§ Saved data entries
= = = = = = =

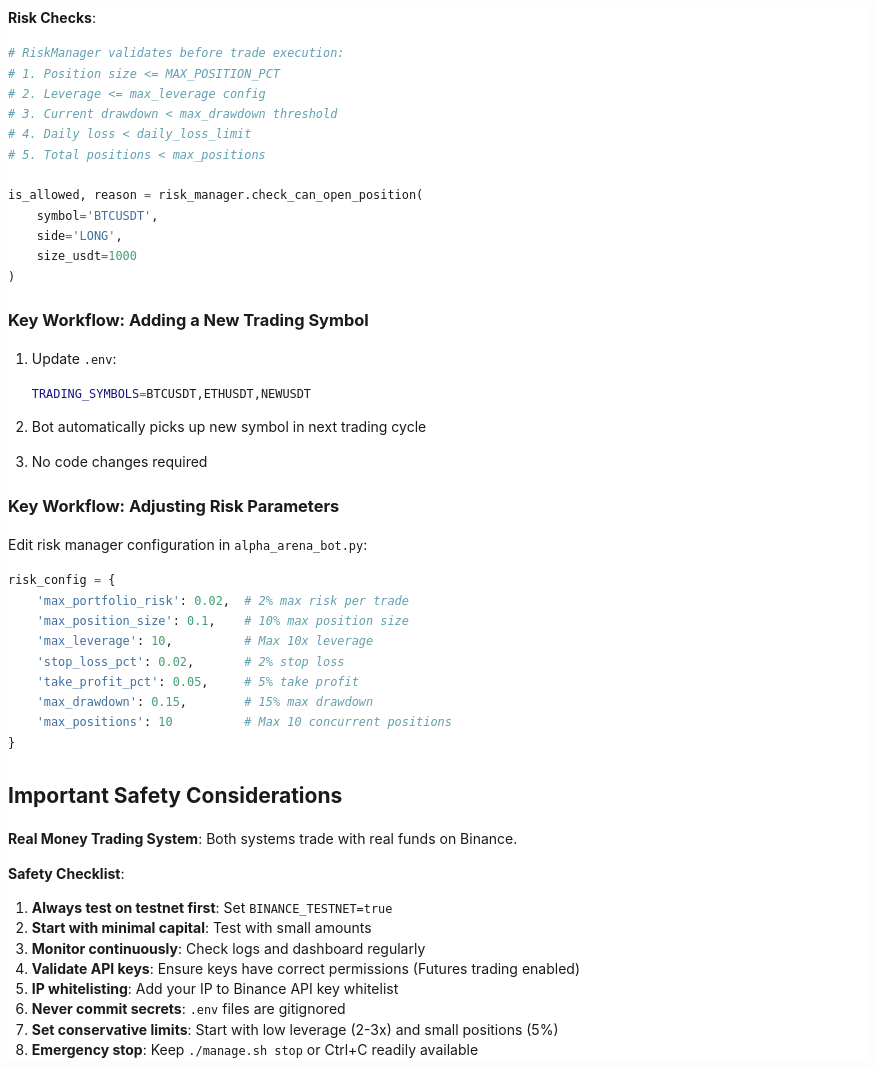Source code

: **Risk Checks**:
```python
# RiskManager validates before trade execution:
# 1. Position size <= MAX_POSITION_PCT
# 2. Leverage <= max_leverage config
# 3. Current drawdown < max_drawdown threshold
# 4. Daily loss < daily_loss_limit
# 5. Total positions < max_positions

is_allowed, reason = risk_manager.check_can_open_position(
    symbol='BTCUSDT',
    side='LONG',
    size_usdt=1000
)
```

### Key Workflow: Adding a New Trading Symbol

1. Update `.env`:
   ```bash
   TRADING_SYMBOLS=BTCUSDT,ETHUSDT,NEWUSDT
   ```

2. Bot automatically picks up new symbol in next trading cycle
3. No code changes required

### Key Workflow: Adjusting Risk Parameters

Edit risk manager configuration in `alpha_arena_bot.py`:
```python
risk_config = {
    'max_portfolio_risk': 0.02,  # 2% max risk per trade
    'max_position_size': 0.1,    # 10% max position size
    'max_leverage': 10,          # Max 10x leverage
    'stop_loss_pct': 0.02,       # 2% stop loss
    'take_profit_pct': 0.05,     # 5% take profit
    'max_drawdown': 0.15,        # 15% max drawdown
    'max_positions': 10          # Max 10 concurrent positions
}
```

## Important Safety Considerations

**Real Money Trading System**: Both systems trade with real funds on Binance.

**Safety Checklist**:
1. **Always test on testnet first**: Set `BINANCE_TESTNET=true`
2. **Start with minimal capital**: Test with small amounts
3. **Monitor continuously**: Check logs and dashboard regularly
4. **Validate API keys**: Ensure keys have correct permissions (Futures trading enabled)
5. **IP whitelisting**: Add your IP to Binance API key whitelist
6. **Never commit secrets**: `.env` files are gitignored
7. **Set conservative limits**: Start with low leverage (2-3x) and small positions (5%)
8. **Emergency stop**: Keep `./manage.sh stop` or Ctrl+C readily available
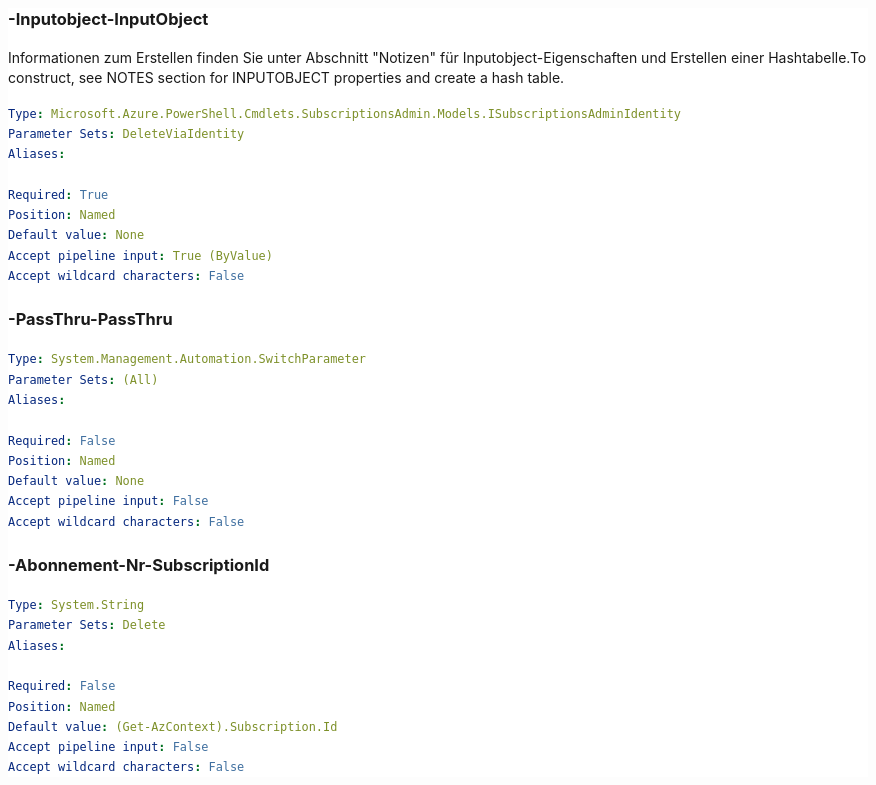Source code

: ### <span data-ttu-id="0d7cb-113">-Inputobject</span><span class="sxs-lookup"><span data-stu-id="0d7cb-113">-InputObject</span></span>
<span data-ttu-id="0d7cb-114">Informationen zum Erstellen finden Sie unter Abschnitt "Notizen" für Inputobject-Eigenschaften und Erstellen einer Hashtabelle.</span><span class="sxs-lookup"><span data-stu-id="0d7cb-114">To construct, see NOTES section for INPUTOBJECT properties and create a hash table.</span></span>

```yaml
Type: Microsoft.Azure.PowerShell.Cmdlets.SubscriptionsAdmin.Models.ISubscriptionsAdminIdentity
Parameter Sets: DeleteViaIdentity
Aliases:

Required: True
Position: Named
Default value: None
Accept pipeline input: True (ByValue)
Accept wildcard characters: False

```

### <span data-ttu-id="0d7cb-115">-PassThru</span><span class="sxs-lookup"><span data-stu-id="0d7cb-115">-PassThru</span></span>


```yaml
Type: System.Management.Automation.SwitchParameter
Parameter Sets: (All)
Aliases:

Required: False
Position: Named
Default value: None
Accept pipeline input: False
Accept wildcard characters: False

```

### <span data-ttu-id="0d7cb-116">-Abonnement-Nr</span><span class="sxs-lookup"><span data-stu-id="0d7cb-116">-SubscriptionId</span></span>


```yaml
Type: System.String
Parameter Sets: Delete
Aliases:

Required: False
Position: Named
Default value: (Get-AzContext).Subscription.Id
Accept pipeline input: False
Accept wildcard characters: False

```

= = = = = = =

§ Task goal
Report back every line of the entries in which "small" occurs.

§ Response to the task
2. **Start with minimal capital**: Test with small amounts
7. **Set conservative limits**: Start with low leverage (2-3x) and small positions (5%)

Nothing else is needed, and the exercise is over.